Tepel: Ja, und das tun sie auch. Wir haben uns vergewissert, dass in den Regionen, in denen wir tätig sind, keine Doppelung von Hilfs- und Dienstleistungen stattfindet. Zudem richten wir uns nicht an explizite Nothilfeorganisationen, sondern arbeiten mit den Partnern zusammen, mit denen wir ohnehin kooperieren – das sind lokale, registrierte Hilfsorganisationen. Unsere Partner werden vom Staat angefragt, ob sie auch Leistungen mitübernehmen können und mobilisieren können. An bestehende Entwicklungsprojekte docken wir Nothilfemaßnahmen an – hoffentlich nur für eine begrenzte Zeit.

Das heißt, ihre aktuellen Maßnahmen sind aus der Not geboren?

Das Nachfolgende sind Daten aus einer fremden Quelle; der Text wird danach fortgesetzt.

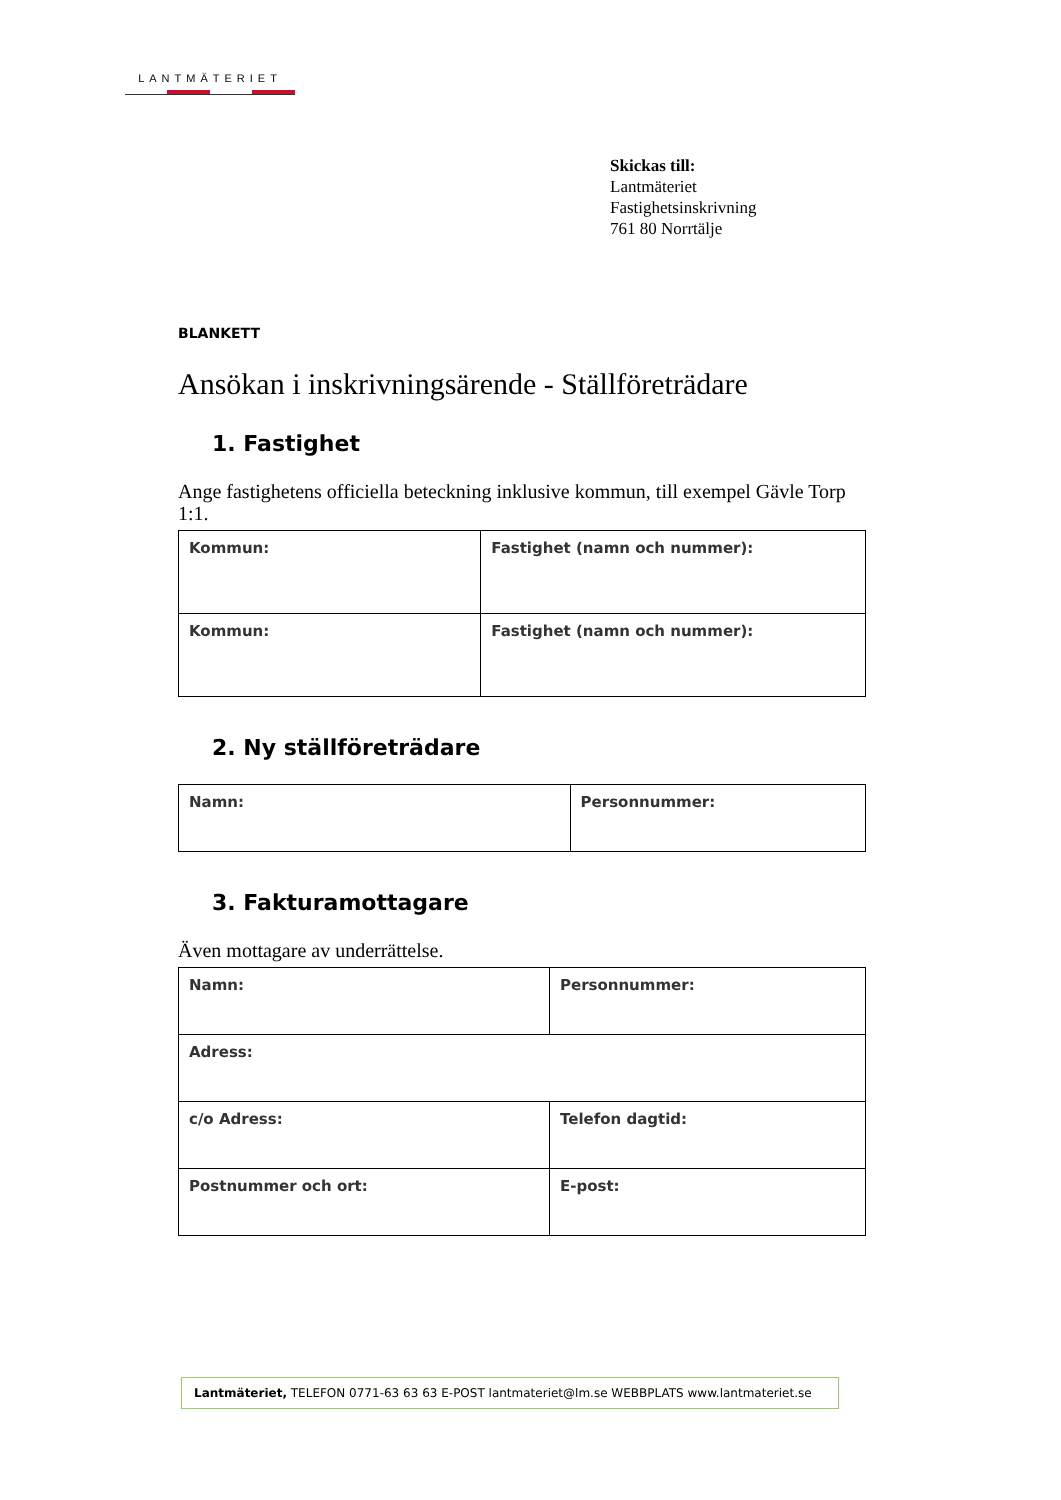LANTMÄTERIET
Skickas till:
Lantmäteriet
Fastighetsinskrivning
761 80 Norrtälje
BLANKETT
Ansökan i inskrivningsärende - Ställföreträdare
1. Fastighet
Ange fastighetens officiella beteckning inklusive kommun, till exempel Gävle Torp 1:1.
| Kommun: | Fastighet (namn och nummer): |
| Kommun: | Fastighet (namn och nummer): |
2. Ny ställföreträdare
| Namn: | Personnummer: |
3. Fakturamottagare
Även mottagare av underrättelse.
| Namn: | Personnummer: |
| Adress: | |
| c/o Adress: | Telefon dagtid: |
| Postnummer och ort: | E-post: |
Lantmäteriet, TELEFON 0771-63 63 63 E-POST lantmateriet@lm.se WEBBPLATS www.lantmateriet.se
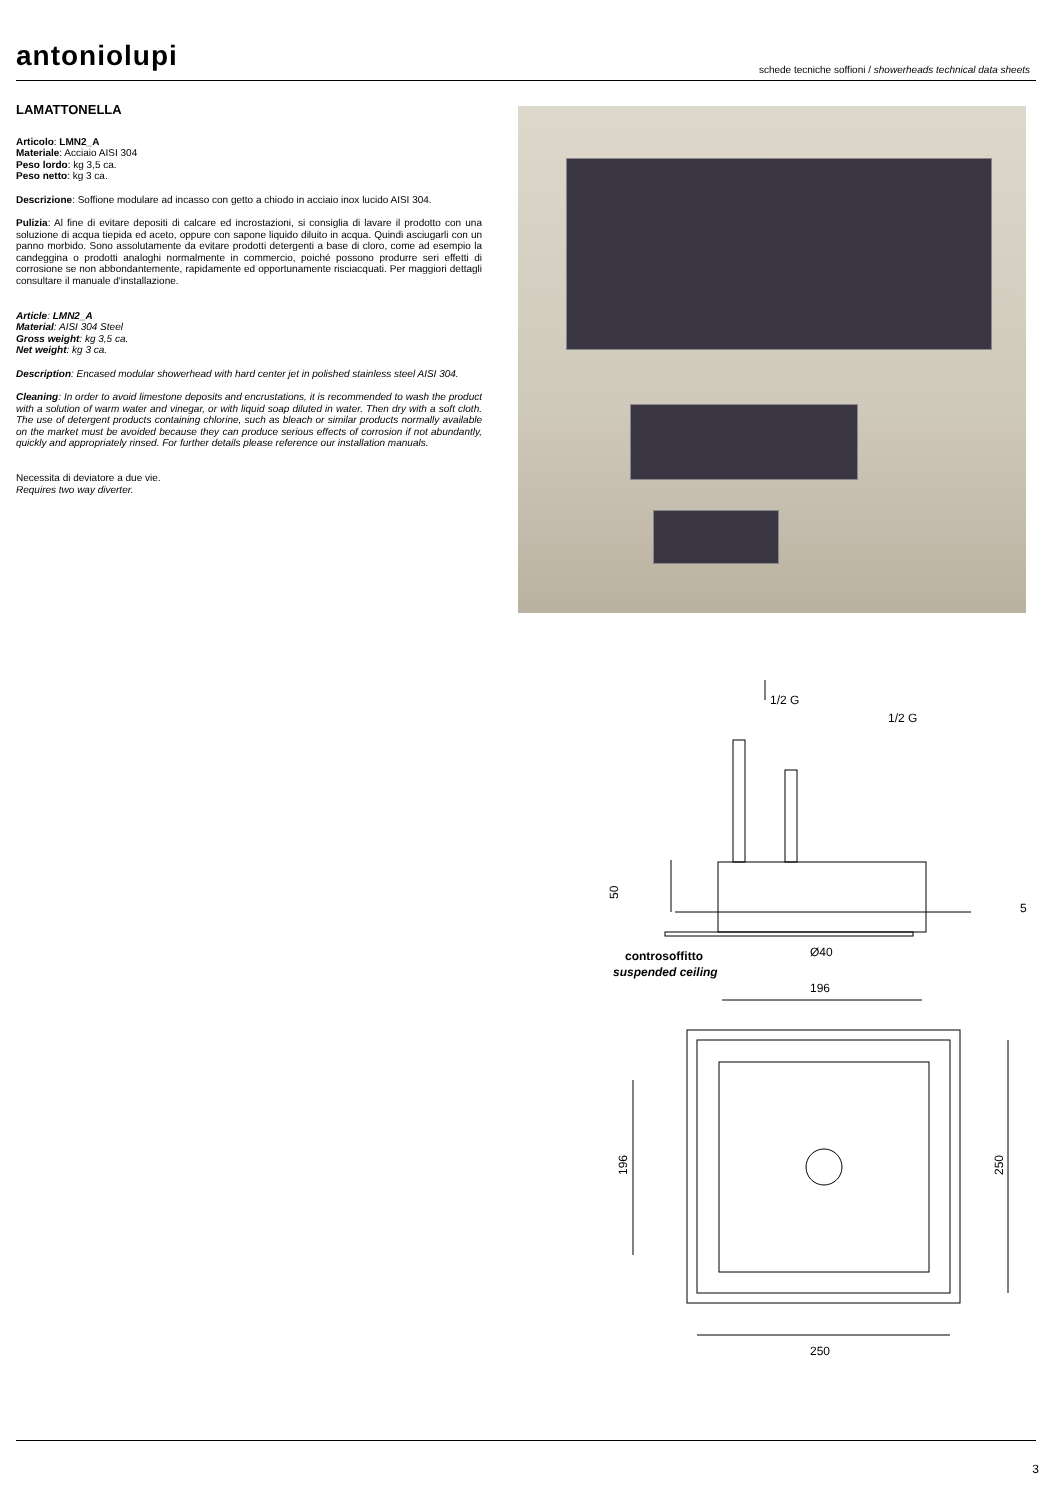antoniolupi
schede tecniche soffioni / showerheads technical data sheets
LAMATTONELLA
Articolo: LMN2_A
Materiale: Acciaio AISI 304
Peso lordo: kg 3,5 ca.
Peso netto: kg 3 ca.
Descrizione: Soffione modulare ad incasso con getto a chiodo in acciaio inox lucido AISI 304.
Pulizia: Al fine di evitare depositi di calcare ed incrostazioni, si consiglia di lavare il prodotto con una soluzione di acqua tiepida ed aceto, oppure con sapone liquido diluito in acqua. Quindi asciugarli con un panno morbido. Sono assolutamente da evitare prodotti detergenti a base di cloro, come ad esempio la candeggina o prodotti analoghi normalmente in commercio, poiché possono produrre seri effetti di corrosione se non abbondantemente, rapidamente ed opportunamente risciacquati. Per maggiori dettagli consultare il manuale d'installazione.
Article: LMN2_A
Material: AISI 304 Steel
Gross weight: kg 3,5 ca.
Net weight: kg 3 ca.
Description: Encased modular showerhead with hard center jet in polished stainless steel AISI 304.
Cleaning: In order to avoid limestone deposits and encrustations, it is recommended to wash the product with a solution of warm water and vinegar, or with liquid soap diluted in water. Then dry with a soft cloth. The use of detergent products containing chlorine, such as bleach or similar products normally available on the market must be avoided because they can produce serious effects of corrosion if not abundantly, quickly and appropriately rinsed. For further details please reference our installation manuals.
Necessita di deviatore a due vie.
Requires two way diverter.
1/2 G
1/2 G
50
5
Ø40
controsoffitto
suspended ceiling
196
196
250
250
3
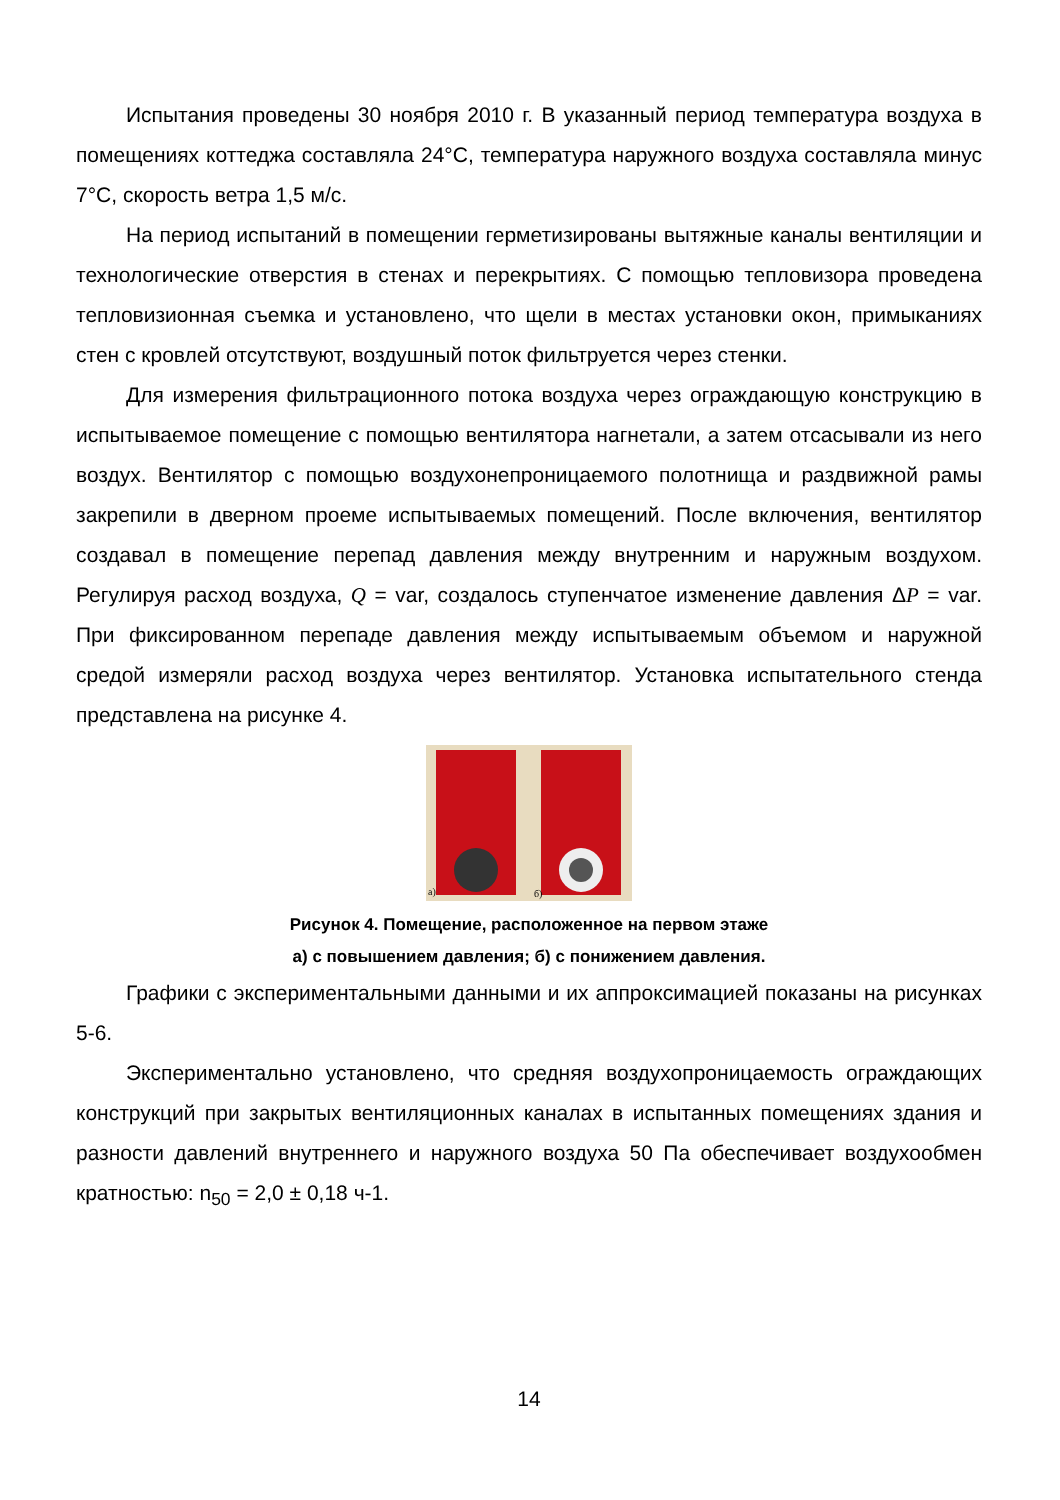Испытания проведены 30 ноября 2010 г. В указанный период температура воздуха в помещениях коттеджа составляла 24°С, температура наружного воздуха составляла минус 7°С, скорость ветра 1,5 м/с.
На период испытаний в помещении герметизированы вытяжные каналы вентиляции и технологические отверстия в стенах и перекрытиях. С помощью тепловизора проведена тепловизионная съемка и установлено, что щели в местах установки окон, примыканиях стен с кровлей отсутствуют, воздушный поток фильтруется через стенки.
Для измерения фильтрационного потока воздуха через ограждающую конструкцию в испытываемое помещение с помощью вентилятора нагнетали, а затем отсасывали из него воздух. Вентилятор с помощью воздухонепроницаемого полотнища и раздвижной рамы закрепили в дверном проеме испытываемых помещений. После включения, вентилятор создавал в помещение перепад давления между внутренним и наружным воздухом. Регулируя расход воздуха, Q = var, создалось ступенчатое изменение давления ΔP = var. При фиксированном перепаде давления между испытываемым объемом и наружной средой измеряли расход воздуха через вентилятор. Установка испытательного стенда представлена на рисунке 4.
а)
б)
Рисунок 4. Помещение, расположенное на первом этаже
а) с повышением давления; б) с понижением давления.
Графики с экспериментальными данными и их аппроксимацией показаны на рисунках 5-6.
Экспериментально установлено, что средняя воздухопроницаемость ограждающих конструкций при закрытых вентиляционных каналах в испытанных помещениях здания и разности давлений внутреннего и наружного воздуха 50 Па обеспечивает воздухообмен кратностью: n<sub>50</sub> = 2,0 ± 0,18 ч-1.
14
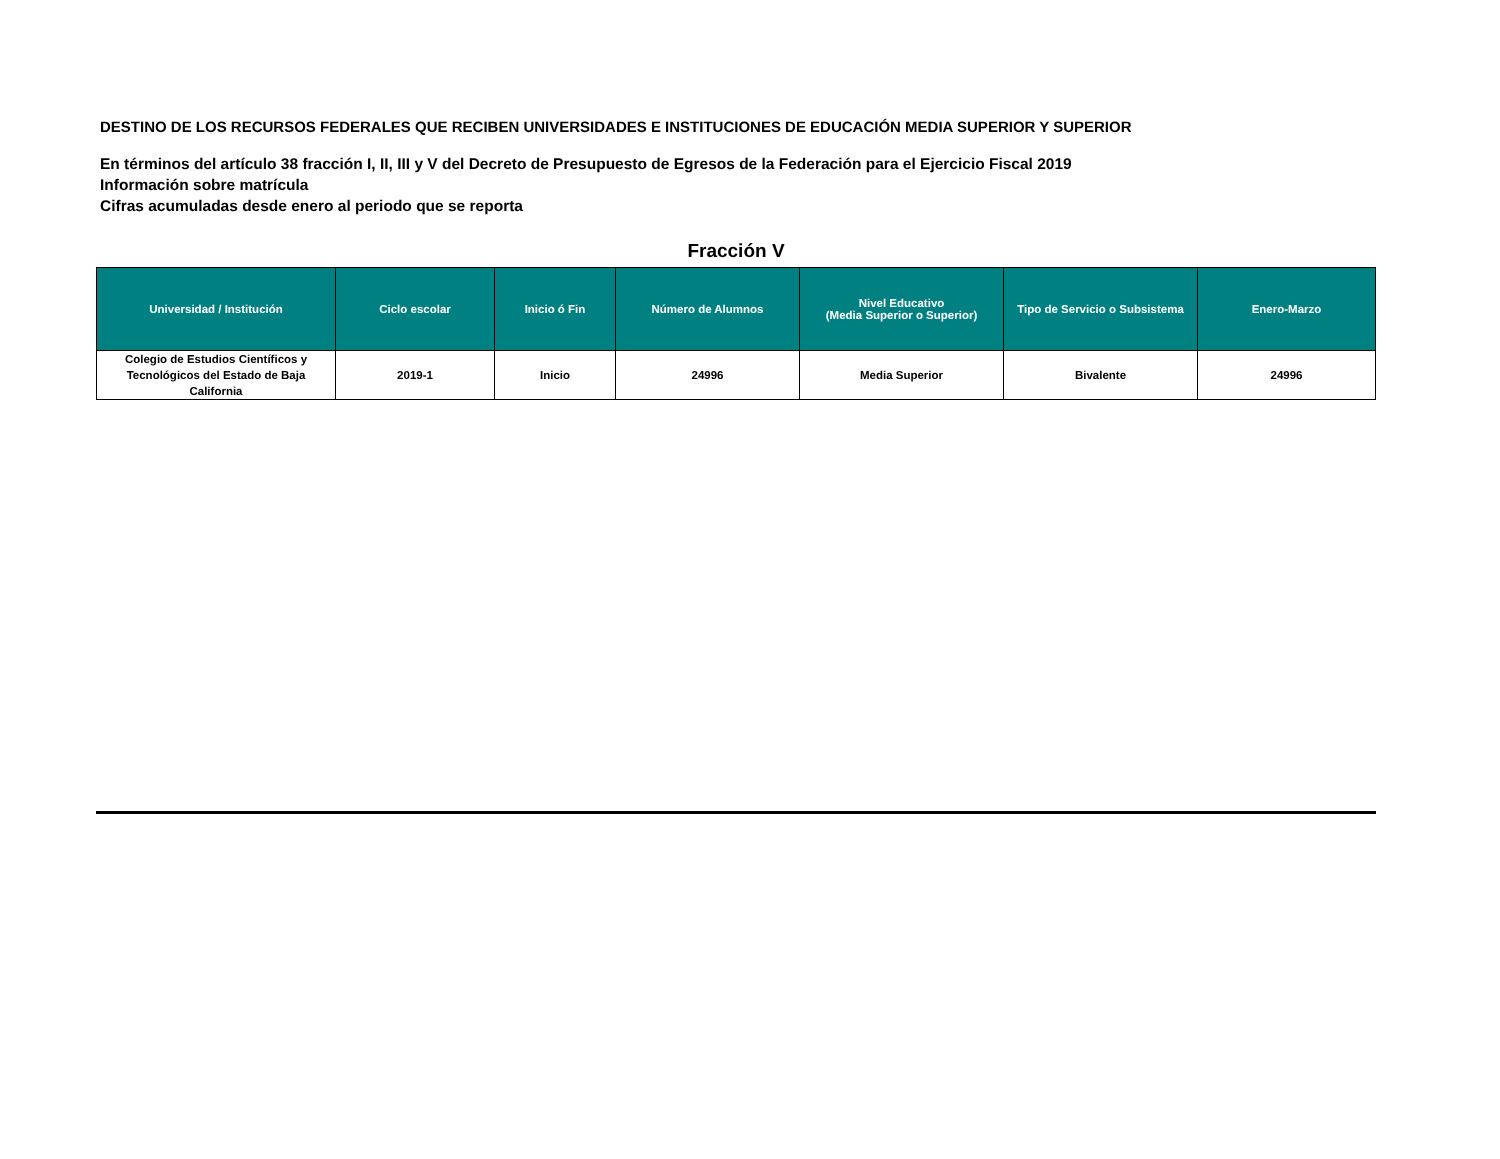DESTINO DE LOS RECURSOS FEDERALES QUE RECIBEN UNIVERSIDADES E INSTITUCIONES DE EDUCACIÓN MEDIA SUPERIOR Y SUPERIOR
En términos del artículo 38 fracción I, II, III y V del Decreto de Presupuesto de Egresos de la Federación para el Ejercicio Fiscal 2019
Información sobre matrícula
Cifras acumuladas desde enero al periodo que se reporta
Fracción V
| Universidad / Institución | Ciclo escolar | Inicio ó Fin | Número de Alumnos | Nivel Educativo (Media Superior o Superior) | Tipo de Servicio o Subsistema | Enero-Marzo |
| --- | --- | --- | --- | --- | --- | --- |
| Colegio de Estudios Científicos y Tecnológicos del Estado de Baja California | 2019-1 | Inicio | 24996 | Media Superior | Bivalente | 24996 |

Tepel: Ja, sie sind an die Notsituation angepasst. Im Regelfall machen wir keine Nahrungsmittelhilfe, kein Homeschooling. Das haben wir in der Notsituation aufgesetzt, auch um bisherige Entwicklungsschritte zu sichern.

Wie reagiert eine Stiftung mit wahrscheinlich verplantem Budget auf eine außergewöhnliche Krisensituation?
Tepel: Man schaut, ob das Budget, das über das Jahr verplant ist, gegebenenfalls noch freie Eigenmittel umfasst. In dieser Notsituation sind wir auf unseren Spenderkreis zugegangen, zum Teil auch auf unsere institutionellen Unterstützer, wie das Ministerium, andere Vereine und Stiftungen. Viele haben schnell und spontan auf unsere Anfragen reagiert.